Núñez anota que «habría hecho falta una comunicación más activa por parte de los responsables públicos», de la misma forma que «es muy importante el darnos apoyo unos a otros, algo que se ve más en los pueblos que en las ciudades. Ese apoyo social, a veces una mera palabra de ánimo, es mucho más relevante de lo que pueda parecer». Respecto a la comunicación por parte de las autoridades a los ciudadanos, Loredo, gijonés que trabaja en la UNED en Madrid, indicó que «el alcalde dio muy pronto criterios claros para que la población afrontase el apagón, y eso ayudó mucho a actuar en consonancia con la situación», tanto por las instrucciones, sencillas, como no moverse del sitio en el que se estaba si no era imprescindible ni generar desabastecimientos con compras compulsivas, como por la llamada a la calma y la confirmación a la población de que los responsables políticos estaban trabajando en solventar la situación, contribuyendo así a minorar la incertidumbre.

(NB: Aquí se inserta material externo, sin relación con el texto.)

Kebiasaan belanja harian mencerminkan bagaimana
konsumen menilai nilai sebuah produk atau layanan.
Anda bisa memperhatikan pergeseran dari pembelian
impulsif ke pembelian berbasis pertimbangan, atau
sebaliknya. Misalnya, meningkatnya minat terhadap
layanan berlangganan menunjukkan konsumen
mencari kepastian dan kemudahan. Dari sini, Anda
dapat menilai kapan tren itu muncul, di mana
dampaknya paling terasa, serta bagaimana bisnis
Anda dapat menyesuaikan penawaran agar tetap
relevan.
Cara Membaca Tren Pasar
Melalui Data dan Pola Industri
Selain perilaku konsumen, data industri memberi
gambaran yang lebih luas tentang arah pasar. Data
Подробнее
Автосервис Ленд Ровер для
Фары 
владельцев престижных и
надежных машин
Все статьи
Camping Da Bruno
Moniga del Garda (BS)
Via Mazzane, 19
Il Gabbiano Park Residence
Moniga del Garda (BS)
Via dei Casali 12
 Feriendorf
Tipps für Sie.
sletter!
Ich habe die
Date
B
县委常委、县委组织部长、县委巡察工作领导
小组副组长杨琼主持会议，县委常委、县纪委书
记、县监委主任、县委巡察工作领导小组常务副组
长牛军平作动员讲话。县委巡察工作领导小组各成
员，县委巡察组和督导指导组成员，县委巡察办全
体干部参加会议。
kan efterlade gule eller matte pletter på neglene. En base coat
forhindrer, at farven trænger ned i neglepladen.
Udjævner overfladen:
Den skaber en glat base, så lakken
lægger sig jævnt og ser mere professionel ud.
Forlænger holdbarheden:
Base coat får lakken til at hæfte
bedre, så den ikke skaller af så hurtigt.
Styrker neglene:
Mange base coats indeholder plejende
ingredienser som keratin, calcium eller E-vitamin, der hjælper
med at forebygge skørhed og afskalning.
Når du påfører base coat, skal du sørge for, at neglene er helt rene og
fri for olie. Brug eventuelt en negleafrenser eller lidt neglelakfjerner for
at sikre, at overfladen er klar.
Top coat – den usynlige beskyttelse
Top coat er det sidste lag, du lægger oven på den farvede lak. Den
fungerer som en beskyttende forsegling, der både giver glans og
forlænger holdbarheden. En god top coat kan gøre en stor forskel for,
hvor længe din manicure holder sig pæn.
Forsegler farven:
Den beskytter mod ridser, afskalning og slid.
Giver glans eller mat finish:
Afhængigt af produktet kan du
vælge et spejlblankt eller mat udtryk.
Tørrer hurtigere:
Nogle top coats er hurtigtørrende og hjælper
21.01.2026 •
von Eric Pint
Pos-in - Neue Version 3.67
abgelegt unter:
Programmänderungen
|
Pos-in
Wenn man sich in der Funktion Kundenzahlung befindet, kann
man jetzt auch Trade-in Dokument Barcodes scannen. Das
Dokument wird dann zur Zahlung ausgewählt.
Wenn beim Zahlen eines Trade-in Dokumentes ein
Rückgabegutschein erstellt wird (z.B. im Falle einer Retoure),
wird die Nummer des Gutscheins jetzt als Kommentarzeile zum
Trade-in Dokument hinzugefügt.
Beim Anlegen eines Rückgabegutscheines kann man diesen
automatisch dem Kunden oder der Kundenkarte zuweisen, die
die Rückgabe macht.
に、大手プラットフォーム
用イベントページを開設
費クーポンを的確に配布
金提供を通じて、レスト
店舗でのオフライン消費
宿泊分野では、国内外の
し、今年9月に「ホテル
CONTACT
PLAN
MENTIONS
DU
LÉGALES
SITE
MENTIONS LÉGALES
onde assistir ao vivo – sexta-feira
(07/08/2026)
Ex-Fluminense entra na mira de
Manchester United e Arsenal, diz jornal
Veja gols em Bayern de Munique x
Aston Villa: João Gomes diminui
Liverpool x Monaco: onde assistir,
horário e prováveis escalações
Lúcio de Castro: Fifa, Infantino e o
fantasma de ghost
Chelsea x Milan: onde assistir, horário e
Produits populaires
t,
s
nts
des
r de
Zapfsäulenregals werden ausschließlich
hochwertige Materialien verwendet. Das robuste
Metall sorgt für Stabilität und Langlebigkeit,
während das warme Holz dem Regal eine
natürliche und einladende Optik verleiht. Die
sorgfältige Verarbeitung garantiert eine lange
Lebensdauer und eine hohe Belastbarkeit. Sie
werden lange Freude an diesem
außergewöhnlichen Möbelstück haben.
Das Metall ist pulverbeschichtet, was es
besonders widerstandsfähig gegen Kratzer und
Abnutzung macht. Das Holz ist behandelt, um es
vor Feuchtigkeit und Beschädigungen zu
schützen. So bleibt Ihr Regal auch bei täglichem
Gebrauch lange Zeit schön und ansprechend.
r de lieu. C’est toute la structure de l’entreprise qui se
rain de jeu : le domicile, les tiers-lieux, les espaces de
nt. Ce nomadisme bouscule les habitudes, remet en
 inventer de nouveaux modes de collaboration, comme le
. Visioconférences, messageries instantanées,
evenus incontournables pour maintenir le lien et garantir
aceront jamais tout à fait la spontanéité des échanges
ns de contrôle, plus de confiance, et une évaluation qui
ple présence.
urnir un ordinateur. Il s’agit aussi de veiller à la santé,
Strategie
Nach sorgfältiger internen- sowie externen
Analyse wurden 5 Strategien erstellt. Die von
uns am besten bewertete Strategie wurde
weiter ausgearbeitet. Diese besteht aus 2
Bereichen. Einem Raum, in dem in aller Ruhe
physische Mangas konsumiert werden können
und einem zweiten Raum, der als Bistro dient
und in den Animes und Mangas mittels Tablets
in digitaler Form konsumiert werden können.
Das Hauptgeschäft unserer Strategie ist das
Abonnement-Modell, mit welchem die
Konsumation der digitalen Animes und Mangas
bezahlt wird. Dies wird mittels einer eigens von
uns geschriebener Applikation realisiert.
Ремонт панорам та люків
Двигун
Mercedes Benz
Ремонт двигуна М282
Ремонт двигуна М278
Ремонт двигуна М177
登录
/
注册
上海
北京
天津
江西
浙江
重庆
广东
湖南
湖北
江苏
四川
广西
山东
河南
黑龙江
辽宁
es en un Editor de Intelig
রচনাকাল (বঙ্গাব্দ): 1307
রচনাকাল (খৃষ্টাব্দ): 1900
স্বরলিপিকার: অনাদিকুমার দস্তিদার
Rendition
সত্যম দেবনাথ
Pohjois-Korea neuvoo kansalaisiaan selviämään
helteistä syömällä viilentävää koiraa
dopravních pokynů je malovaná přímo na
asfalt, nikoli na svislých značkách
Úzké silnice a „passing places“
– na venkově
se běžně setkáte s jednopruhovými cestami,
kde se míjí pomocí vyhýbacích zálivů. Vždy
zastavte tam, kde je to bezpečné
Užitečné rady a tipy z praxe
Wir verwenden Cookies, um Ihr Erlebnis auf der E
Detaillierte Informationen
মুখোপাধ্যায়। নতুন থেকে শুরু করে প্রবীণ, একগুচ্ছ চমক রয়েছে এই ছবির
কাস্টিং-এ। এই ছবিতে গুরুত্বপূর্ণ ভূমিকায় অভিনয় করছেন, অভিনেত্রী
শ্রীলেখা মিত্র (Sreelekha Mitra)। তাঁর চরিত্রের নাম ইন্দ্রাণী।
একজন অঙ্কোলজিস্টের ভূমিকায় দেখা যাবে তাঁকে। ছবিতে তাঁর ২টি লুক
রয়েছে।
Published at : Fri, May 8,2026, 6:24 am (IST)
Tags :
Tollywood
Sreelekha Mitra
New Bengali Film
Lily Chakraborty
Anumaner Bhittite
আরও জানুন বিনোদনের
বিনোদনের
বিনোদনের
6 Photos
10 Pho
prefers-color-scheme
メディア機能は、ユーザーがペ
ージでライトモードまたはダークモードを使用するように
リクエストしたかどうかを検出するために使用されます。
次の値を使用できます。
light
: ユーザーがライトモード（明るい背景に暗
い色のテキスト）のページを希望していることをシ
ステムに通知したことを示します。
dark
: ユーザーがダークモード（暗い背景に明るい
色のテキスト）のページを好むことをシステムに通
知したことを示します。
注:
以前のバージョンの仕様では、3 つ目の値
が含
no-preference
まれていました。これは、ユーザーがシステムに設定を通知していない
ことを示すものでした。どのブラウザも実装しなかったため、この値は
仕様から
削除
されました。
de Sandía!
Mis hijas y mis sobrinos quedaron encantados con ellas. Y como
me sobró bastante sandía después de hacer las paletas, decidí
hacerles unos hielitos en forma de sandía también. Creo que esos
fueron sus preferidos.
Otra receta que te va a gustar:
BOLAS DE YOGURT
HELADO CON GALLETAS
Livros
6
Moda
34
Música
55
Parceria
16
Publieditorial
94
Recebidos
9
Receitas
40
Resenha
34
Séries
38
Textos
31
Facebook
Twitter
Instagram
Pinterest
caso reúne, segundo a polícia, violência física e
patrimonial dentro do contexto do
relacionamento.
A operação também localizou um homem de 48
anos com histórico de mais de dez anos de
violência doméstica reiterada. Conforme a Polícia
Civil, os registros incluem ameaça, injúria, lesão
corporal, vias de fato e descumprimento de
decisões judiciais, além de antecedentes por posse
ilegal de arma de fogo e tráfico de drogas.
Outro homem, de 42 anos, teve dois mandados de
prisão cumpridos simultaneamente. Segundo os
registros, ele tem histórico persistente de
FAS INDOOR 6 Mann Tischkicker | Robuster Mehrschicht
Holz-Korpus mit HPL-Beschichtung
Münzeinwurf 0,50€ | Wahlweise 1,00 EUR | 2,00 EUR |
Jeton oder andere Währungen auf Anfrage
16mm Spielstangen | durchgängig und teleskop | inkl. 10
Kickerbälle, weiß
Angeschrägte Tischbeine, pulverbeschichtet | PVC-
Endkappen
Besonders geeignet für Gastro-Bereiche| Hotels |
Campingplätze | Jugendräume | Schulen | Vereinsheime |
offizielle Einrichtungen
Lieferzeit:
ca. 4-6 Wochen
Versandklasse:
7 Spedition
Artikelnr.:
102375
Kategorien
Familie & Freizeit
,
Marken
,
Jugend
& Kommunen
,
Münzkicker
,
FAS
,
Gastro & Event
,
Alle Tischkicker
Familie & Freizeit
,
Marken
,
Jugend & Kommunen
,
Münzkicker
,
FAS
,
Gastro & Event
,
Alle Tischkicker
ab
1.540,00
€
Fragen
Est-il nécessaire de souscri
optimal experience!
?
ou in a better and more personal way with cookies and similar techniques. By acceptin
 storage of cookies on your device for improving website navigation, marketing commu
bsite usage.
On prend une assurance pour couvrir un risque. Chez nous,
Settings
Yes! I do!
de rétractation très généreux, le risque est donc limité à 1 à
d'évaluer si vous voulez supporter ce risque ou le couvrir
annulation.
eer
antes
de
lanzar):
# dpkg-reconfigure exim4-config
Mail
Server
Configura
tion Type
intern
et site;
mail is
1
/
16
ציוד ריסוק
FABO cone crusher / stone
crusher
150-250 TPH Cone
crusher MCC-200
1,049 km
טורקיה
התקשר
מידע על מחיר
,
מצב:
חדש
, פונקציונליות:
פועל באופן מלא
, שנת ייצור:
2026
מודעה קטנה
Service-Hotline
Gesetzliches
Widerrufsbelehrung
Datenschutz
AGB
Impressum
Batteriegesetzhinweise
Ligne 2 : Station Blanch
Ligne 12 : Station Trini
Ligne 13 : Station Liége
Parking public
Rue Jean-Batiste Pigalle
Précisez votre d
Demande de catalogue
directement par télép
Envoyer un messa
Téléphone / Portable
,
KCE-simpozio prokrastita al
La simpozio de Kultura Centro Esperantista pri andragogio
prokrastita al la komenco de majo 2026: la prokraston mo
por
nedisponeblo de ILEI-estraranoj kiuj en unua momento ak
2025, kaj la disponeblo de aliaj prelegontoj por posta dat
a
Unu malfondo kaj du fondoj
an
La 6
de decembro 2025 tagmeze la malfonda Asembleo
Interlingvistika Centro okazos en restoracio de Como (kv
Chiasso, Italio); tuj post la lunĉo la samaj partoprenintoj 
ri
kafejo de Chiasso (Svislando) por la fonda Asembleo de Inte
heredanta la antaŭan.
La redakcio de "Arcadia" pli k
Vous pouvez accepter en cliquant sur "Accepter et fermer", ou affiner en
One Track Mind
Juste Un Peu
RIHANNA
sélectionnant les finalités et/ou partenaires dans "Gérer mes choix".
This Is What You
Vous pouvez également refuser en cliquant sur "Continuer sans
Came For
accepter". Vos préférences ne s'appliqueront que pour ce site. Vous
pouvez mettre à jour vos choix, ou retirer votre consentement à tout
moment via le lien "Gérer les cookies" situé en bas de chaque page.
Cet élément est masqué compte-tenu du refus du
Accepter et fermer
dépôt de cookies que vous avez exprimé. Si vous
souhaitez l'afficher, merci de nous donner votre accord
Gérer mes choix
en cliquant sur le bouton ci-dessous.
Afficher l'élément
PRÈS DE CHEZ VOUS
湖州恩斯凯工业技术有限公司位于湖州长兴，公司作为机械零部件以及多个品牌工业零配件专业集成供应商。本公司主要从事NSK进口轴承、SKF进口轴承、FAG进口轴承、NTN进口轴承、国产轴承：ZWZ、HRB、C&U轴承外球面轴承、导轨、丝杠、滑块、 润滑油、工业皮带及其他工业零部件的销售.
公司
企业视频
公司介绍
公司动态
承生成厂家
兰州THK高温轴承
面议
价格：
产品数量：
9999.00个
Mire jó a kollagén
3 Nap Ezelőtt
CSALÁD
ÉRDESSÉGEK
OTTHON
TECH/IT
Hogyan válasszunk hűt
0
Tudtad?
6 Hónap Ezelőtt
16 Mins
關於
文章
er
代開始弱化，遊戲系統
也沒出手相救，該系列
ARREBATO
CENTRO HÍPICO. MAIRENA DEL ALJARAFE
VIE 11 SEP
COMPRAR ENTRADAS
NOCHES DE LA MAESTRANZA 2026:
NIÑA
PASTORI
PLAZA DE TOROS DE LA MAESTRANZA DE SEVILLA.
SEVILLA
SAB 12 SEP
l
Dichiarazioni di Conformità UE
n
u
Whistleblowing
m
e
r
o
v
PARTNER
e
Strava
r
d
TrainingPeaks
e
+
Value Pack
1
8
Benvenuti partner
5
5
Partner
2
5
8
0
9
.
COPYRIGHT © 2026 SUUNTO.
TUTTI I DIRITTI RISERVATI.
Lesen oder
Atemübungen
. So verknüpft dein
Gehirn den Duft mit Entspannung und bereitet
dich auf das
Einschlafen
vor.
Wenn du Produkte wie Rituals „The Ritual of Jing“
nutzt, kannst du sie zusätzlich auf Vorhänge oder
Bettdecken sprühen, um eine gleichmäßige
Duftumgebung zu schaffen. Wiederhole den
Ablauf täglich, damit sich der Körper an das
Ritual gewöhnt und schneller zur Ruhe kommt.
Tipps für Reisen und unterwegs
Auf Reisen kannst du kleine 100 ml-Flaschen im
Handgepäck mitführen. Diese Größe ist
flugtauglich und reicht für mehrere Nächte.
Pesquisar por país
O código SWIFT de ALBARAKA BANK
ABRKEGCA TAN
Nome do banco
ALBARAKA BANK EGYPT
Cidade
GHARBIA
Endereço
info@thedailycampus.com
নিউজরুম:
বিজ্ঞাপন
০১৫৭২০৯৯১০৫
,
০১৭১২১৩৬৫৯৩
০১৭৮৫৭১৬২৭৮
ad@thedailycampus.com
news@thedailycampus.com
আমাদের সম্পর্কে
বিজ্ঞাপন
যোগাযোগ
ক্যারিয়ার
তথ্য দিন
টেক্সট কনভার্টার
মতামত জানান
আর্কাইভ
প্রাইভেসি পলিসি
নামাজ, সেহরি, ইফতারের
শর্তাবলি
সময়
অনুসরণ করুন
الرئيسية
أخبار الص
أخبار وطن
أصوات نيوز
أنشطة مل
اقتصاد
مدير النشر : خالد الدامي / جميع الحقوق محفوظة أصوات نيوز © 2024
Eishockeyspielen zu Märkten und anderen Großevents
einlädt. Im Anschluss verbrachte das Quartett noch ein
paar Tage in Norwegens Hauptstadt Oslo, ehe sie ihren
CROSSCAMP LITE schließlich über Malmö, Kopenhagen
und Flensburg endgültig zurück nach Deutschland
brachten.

De la misma forma que de cómo los ciudadanos afrontaron en su día la pandemia de covid y su larga duración se pudieron extraer consecuencias positivas, como señala Núñez, de la experiencia del pasado lunes también se pueden sacar algunas conclusiones. Loredo indica que en ambos casos «se nos muestra que la vida cotidiana depende de estructuras que damos por supuestas y que, si fallan, nos sitúan en un mundo distópico al que hay que adaptarse con rapidez». Añade que «lo del lunes fue una lección de realismo político. La gestión de la energía es la parte mollar de la actividad política».
También anota este psicólogo gijonés que en situaciones como la de la covid y la del apagón «se distorsiona la percepción que tenemos del tiempo, y dejamos de calcular bien el momento en que suceden unas cosas o hemos hecho otras, algo que fue especialmente notorio durante los confinamientos, que fueron una demostración más de que el tiempo psicológico, o la percepción del tiempo, no equivale al tiempo físico y real».
Por su parte, Núñez precisa que «las sensaciones contradictoriamente agradables que algunas personas perciben en momentos como el confinamiento o durante el apagón son, en la mayoría de casos, una forma de afrontar el estrés que nos genera la situación general» y «no responden, en principio, a ninguna patología. Al contrario».
Señala, por otro lado, que en otros notorios acontecimientos de este siglo (el 11-S, el 11-M, el tsunami del Sudeste asiático, el gran terremoto de Japón y su crisis atómica de la central de Fukushima) «nos parecía imposible que muriesen 3.000 personas en un día, como ocurrió el 11-S, pero luego, durante la pandemia, morían 3.000 personas al día en España y lo asimilábamos como algo normal», algo que se explica porque «somos capaces de adaptarnos a situaciones muy graves». Siempre, precisa Loredo, que evitemos el riesgo de «despersonalización» y anulación ética que sufrieron las víctimas de horrores como los campos de concentración.
Y si a usted le preocupa por qué le gustan las películas de grandes catástrofes, sepa que «esto tiene raíces históricas, en fenómenos reiterados como el milenarismo del año 1000, el de Joaquín de Fiore de 1260, el fin de la historia que preconizaba el marxismo o el Apocalipsis de la Biblia. Y ese interés, en el siglo XX, se intensificó durante la Guerra Fría».